Directions for this task: Exact reproduction of the data is required, with images excluded.
-- Supplied information follows --
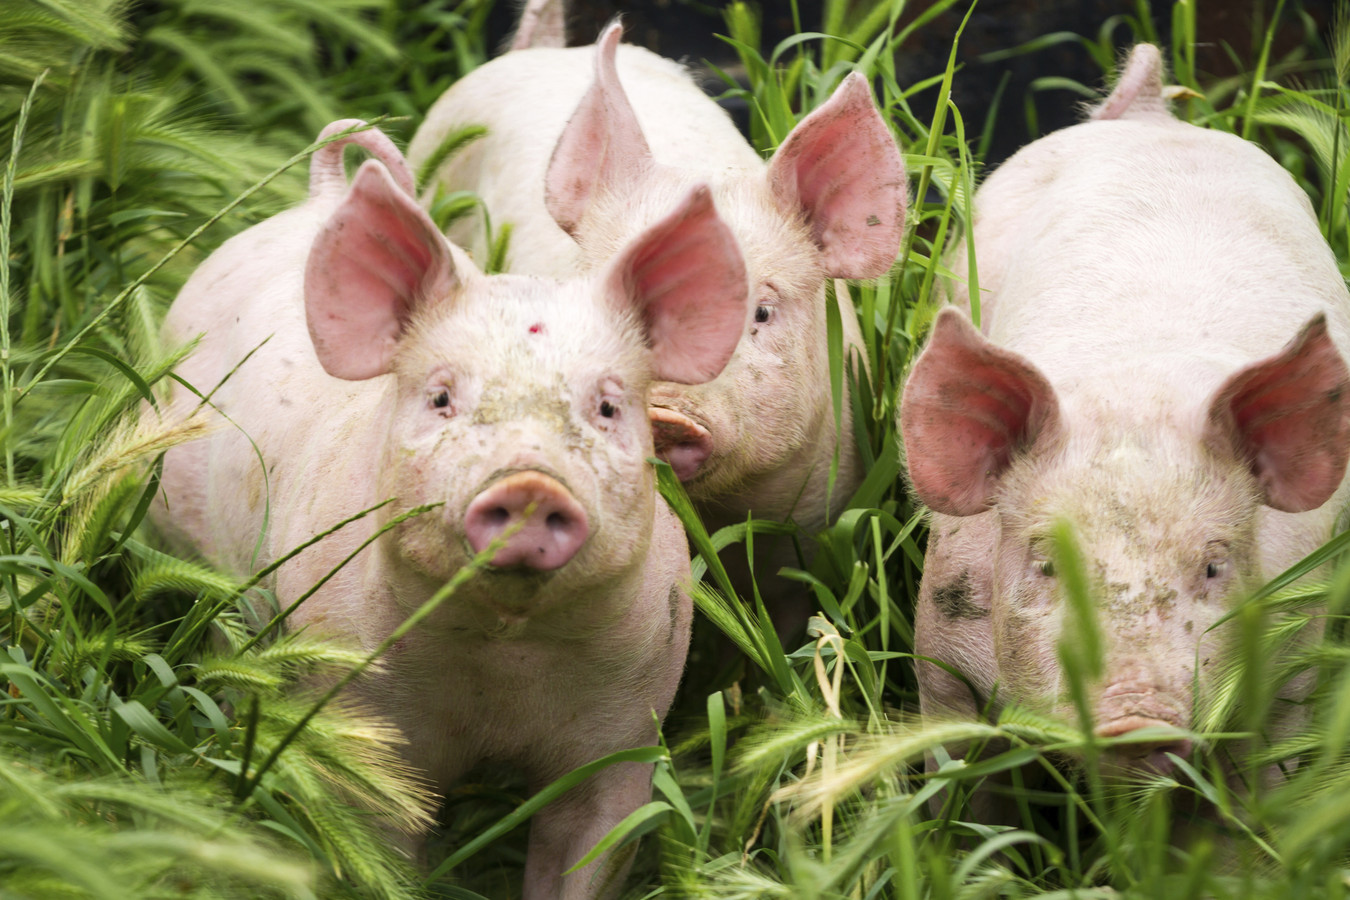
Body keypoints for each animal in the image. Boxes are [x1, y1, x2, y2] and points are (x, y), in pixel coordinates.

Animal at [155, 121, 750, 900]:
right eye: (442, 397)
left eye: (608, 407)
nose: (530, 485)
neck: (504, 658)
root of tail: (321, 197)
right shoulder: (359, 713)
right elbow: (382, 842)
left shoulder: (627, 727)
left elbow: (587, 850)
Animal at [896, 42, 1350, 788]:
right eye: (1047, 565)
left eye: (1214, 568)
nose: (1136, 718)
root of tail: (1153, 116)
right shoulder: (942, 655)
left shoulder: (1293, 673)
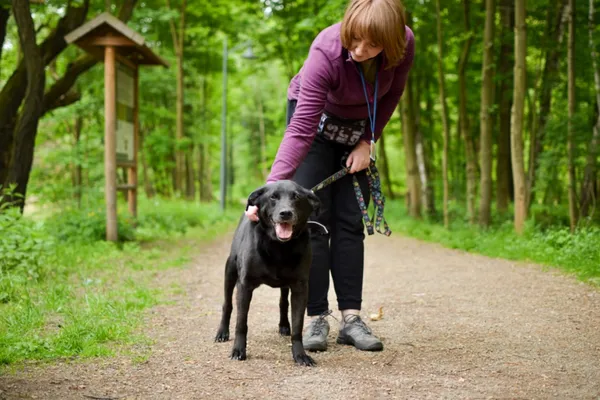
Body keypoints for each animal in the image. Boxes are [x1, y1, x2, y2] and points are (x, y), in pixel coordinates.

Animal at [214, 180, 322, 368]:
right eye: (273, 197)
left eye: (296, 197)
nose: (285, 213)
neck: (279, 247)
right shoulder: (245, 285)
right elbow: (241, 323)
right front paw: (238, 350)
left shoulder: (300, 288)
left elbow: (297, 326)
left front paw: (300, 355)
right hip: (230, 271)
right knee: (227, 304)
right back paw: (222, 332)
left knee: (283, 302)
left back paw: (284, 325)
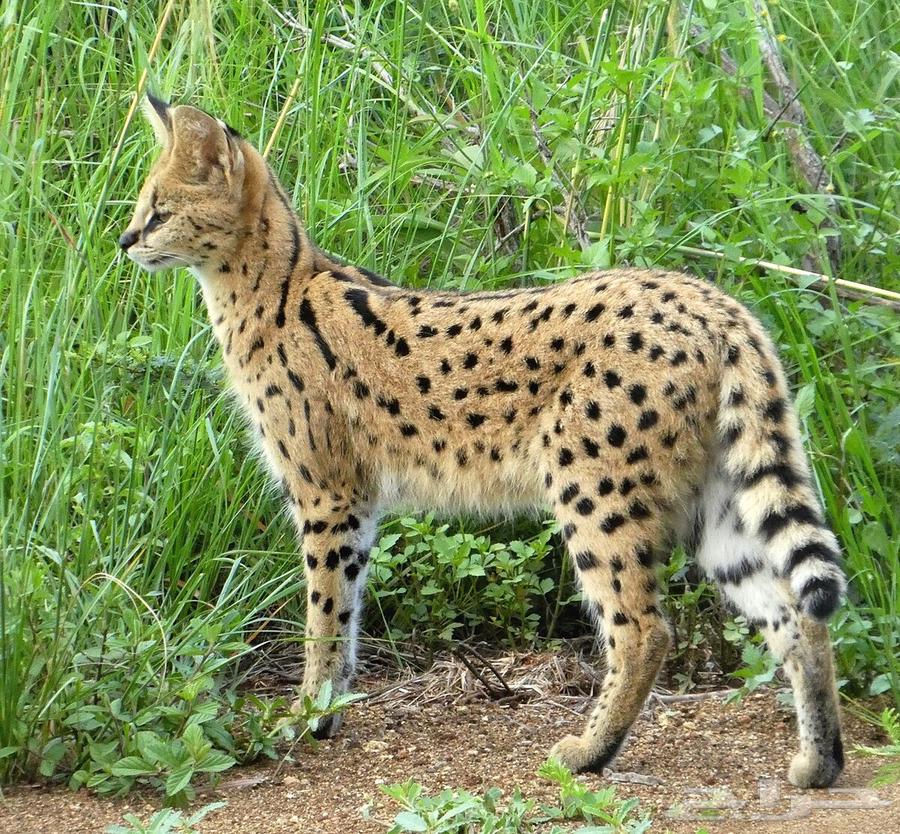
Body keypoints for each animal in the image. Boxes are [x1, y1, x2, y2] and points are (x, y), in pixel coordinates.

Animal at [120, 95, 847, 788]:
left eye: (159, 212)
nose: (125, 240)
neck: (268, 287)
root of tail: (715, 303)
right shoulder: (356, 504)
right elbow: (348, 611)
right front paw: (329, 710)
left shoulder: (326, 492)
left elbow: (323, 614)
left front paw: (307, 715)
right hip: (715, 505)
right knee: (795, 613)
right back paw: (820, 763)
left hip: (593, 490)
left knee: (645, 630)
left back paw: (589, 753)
-- Supplied information concluded --
Exercise result:
Body keypoints for each animal in the image. Boxes are [x1, y1, x2, y2] and points are (x, y), in pixel coordinates.

Animal at [155, 121, 750, 900]:
right eye: (442, 397)
left eye: (608, 407)
nose: (530, 485)
neck: (504, 658)
root of tail: (321, 197)
right shoulder: (359, 713)
right elbow: (382, 842)
left shoulder: (627, 727)
left elbow: (587, 850)
Animal at [896, 42, 1350, 788]:
right eye: (1047, 565)
left eye: (1214, 568)
nose: (1136, 718)
root of tail: (1153, 116)
right shoulder: (942, 655)
left shoulder: (1293, 673)
Body keypoints for each animal in the image. Boxes are [x1, y1, x2, y2] and points are (x, y), in pixel coordinates.

Animal at [214, 180, 322, 368]:
right eye: (273, 197)
left eye: (296, 197)
nose: (285, 213)
neck: (279, 247)
right shoulder: (245, 285)
right elbow: (241, 323)
right front paw: (238, 350)
left shoulder: (300, 288)
left elbow: (297, 326)
left front paw: (300, 355)
right hip: (230, 271)
right knee: (227, 304)
right back paw: (222, 332)
left knee: (283, 302)
left back paw: (284, 325)
Body keypoints for each animal in the image. Boxes are [x1, y1, x2, y2] and points are (x, y), in pixel coordinates.

Animal at [120, 95, 847, 788]:
left eye: (159, 212)
nose: (125, 240)
neck: (268, 287)
root of tail: (715, 303)
right shoulder: (356, 504)
right elbow: (348, 611)
right front paw: (329, 710)
left shoulder: (326, 492)
left elbow: (323, 614)
left front paw: (307, 715)
right hip: (715, 505)
right knee: (795, 613)
right back paw: (820, 763)
left hip: (593, 490)
left knee: (645, 630)
left back paw: (589, 753)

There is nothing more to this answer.